We start with a simple example that shows a difference in the result by changing the order of multiplications involving an integer, a decimal, and a currency. The first three variables also show how to declare a constant value of a specific data type in DAX (see comments in the code).
OrderOfMultiplications = VAR Quantity = 100000 -- Integer VAR Discount = 0.10 -- Decimal VAR UnitPrice = CURRENCY ( 12.3456 ) -- Currency VAR Result1 = UnitPrice * ( 1 - Discount ) * Quantity VAR Result2 = Quantity * UnitPrice * ( 1 - Discount ) RETURN ROW ( "Result1", Result1, "Result2", Result2 )
There is a difference between Result1 and Result2, caused by the order of the multiplications. If the discount is applied to UnitPrice before multiplying it by Quantity, then the quantity will multiply a currency data type that only has 4 digits after the decimal point. By changing the order of the operands in the two multiplications, the rounding to a currency data type occurs at a different stage. Depending on business requirements, one of the two versions should be the correct one and the DAX code should just implement the expected version – which is not necessarily Result2.
The second example tests the different data types of a division involving the currency data type. This is just an educational exercise to get acquainted with the different data types, showing that small differences in the decimal part might produce side effects in expressions that follow.
StudyDivisions = VAR A = CURRENCY ( 2 ) / 3 VAR B = CURRENCY ( 2 ) / CURRENCY ( 3 ) VAR C = CURRENCY ( 2 ) / 3.0 VAR A_B = ( A - B ) * 100000 VAR A_C = ( A - C ) * 100000 VAR B_C = ( B - C ) * 100000 RETURN ROW ( "A", A, "B", B, "C", C, "A-B", A_B, "A-C", A_C, "B-C", B_C )

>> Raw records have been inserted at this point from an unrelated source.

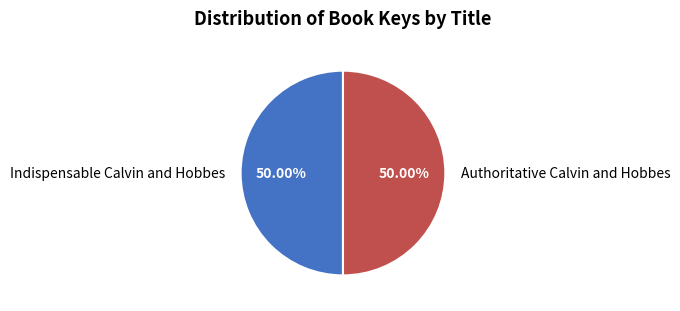

Approximately how many times larger is the value at Authoritative Calvin and Hobbes compared to Indispensable Calvin and Hobbes?

1.0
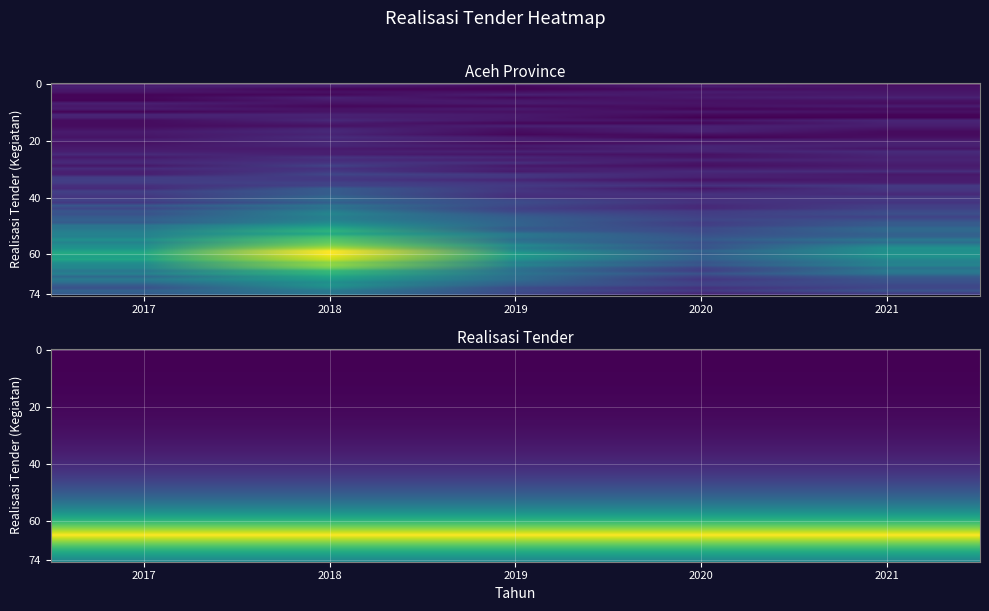

What is the minimum value shown in the chart?

0.2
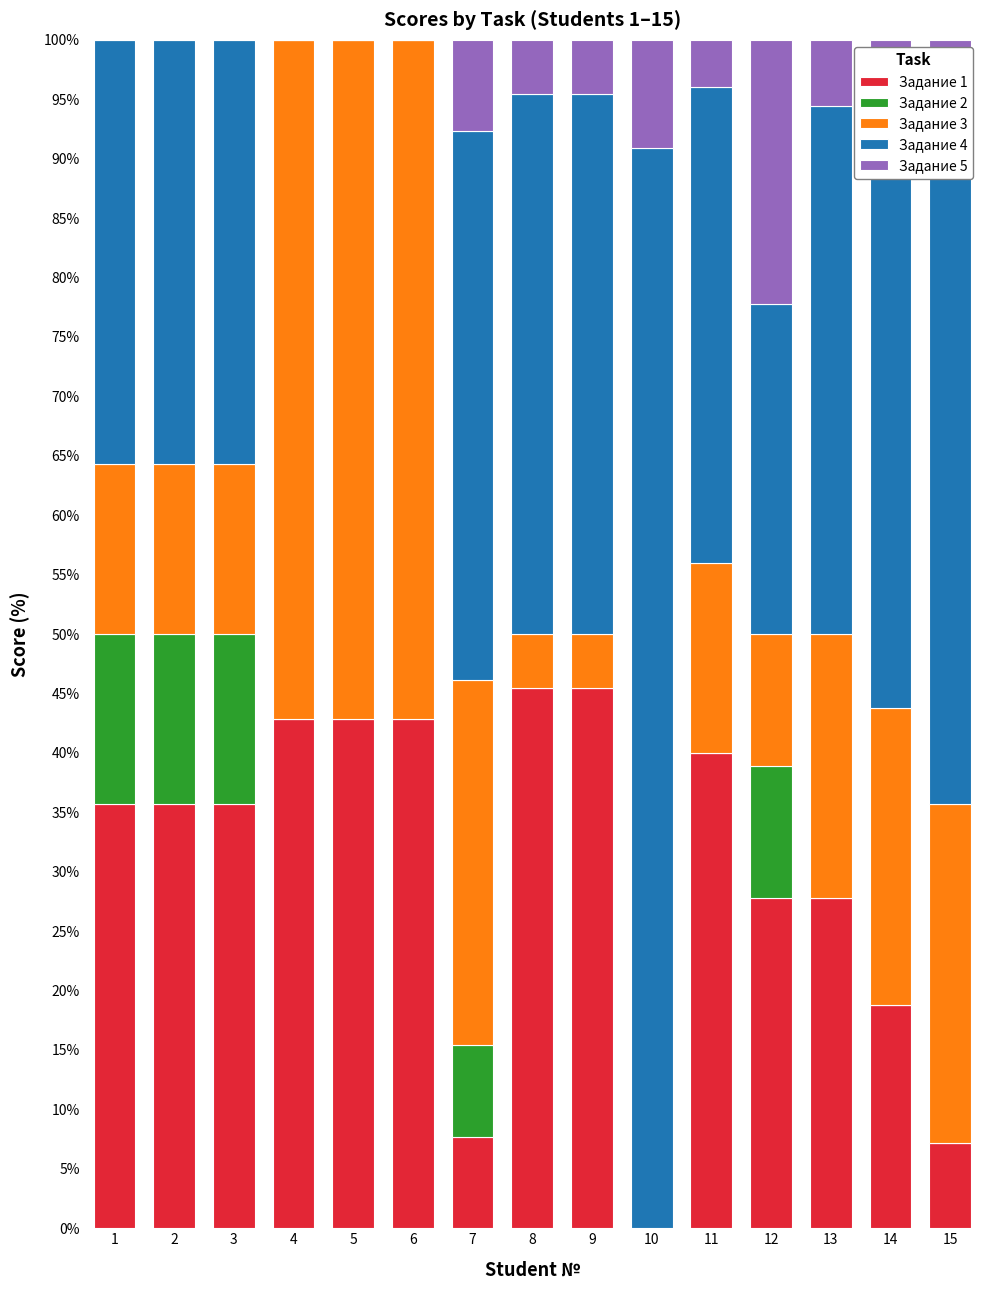

Are the bars grouped side by side (vs. stacked)?

No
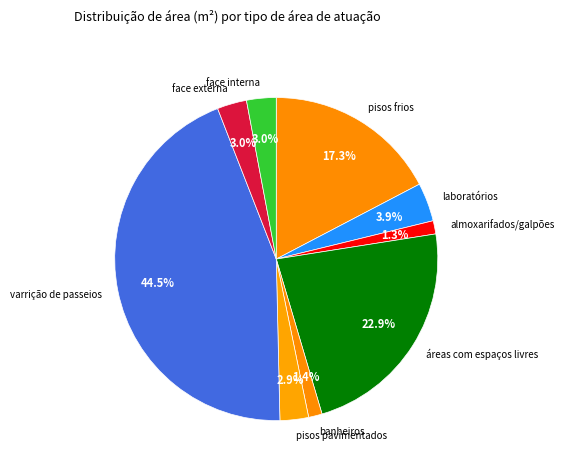

True or false: banheiros accounts for 1% of the total.

True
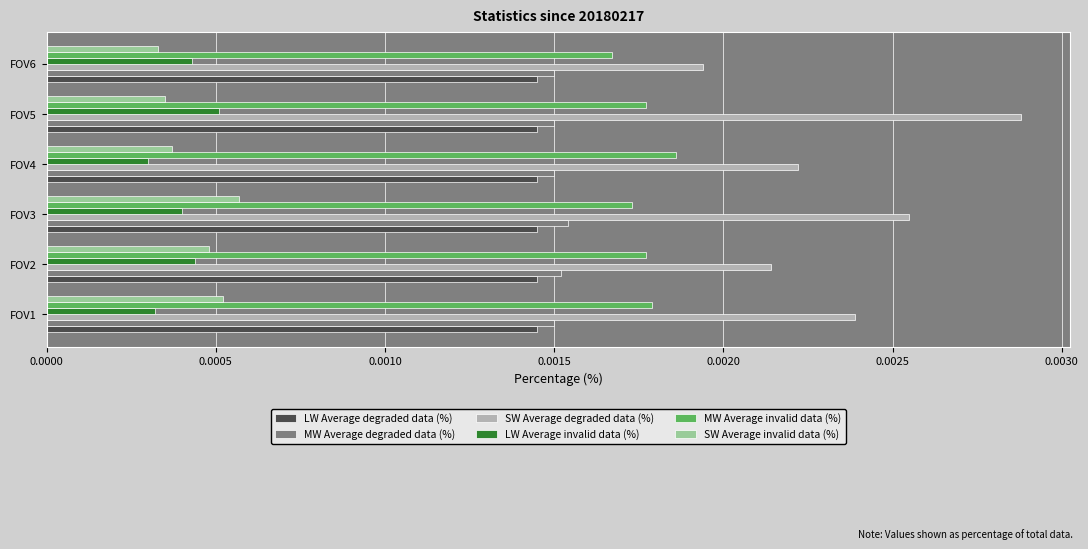

List the series in order of their peak value, lowest first.

LW Average invalid data (%), SW Average invalid data (%), LW Average degraded data (%), MW Average degraded data (%), MW Average invalid data (%), SW Average degraded data (%)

The division of a currency only returns a decimal when the denominator is another currency (B), otherwise the result is always a decimal (A and C). Computing the differences of these results is an artificial way to highlight how these differences might propagate in a more complex calculation. However, a better example is required to clarify the possible side effects of these small differences.
The third and last example computes an estimate, based on the average price computed using an amount stored in a currency or decimal data type. Although the starting number is identical, the calculation of the average price generates a decimal or a currency depending on the data type of the initial amount. This results in a difference that is propagated in the result.
EstimateSample = VAR AmountDecimal = 10000000.0 VAR AmountCurrency = CURRENCY ( 10000000 ) VAR Quantity = 3000000 VAR Forecast = 20000000 VAR AveragePriceDecimal = AmountDecimal / Quantity VAR AveragePriceCurrency = AmountCurrency / Quantity VAR EstimateDecimal = AveragePriceDecimal * Forecast VAR EstimateCurrency = AveragePriceCurrency * Forecast RETURN ROW ( "EstimateDecimal", EstimateDecimal, "EstimateCurrency", EstimateCurrency )
The difference produced by this last example is very noticeable; it is only partially mitigated by the name of the result (estimate). However, you might be unable to justify these differences with the report name, so be prepared to evaluate how to correctly implement the desired result.
When an expression includes multiplications and divisions between operands of different data types, it is important to consider whether the currency data type is involved. The order of the calculation for the multiplications and the presence of a currency in the numerator of a division might produce different results because of the point in the calculation where the conversion is made. The currency data type is important to avoid certain rounding errors in aggregations, but it should be managed carefully to avoid other types of rounding errors in complex expressions.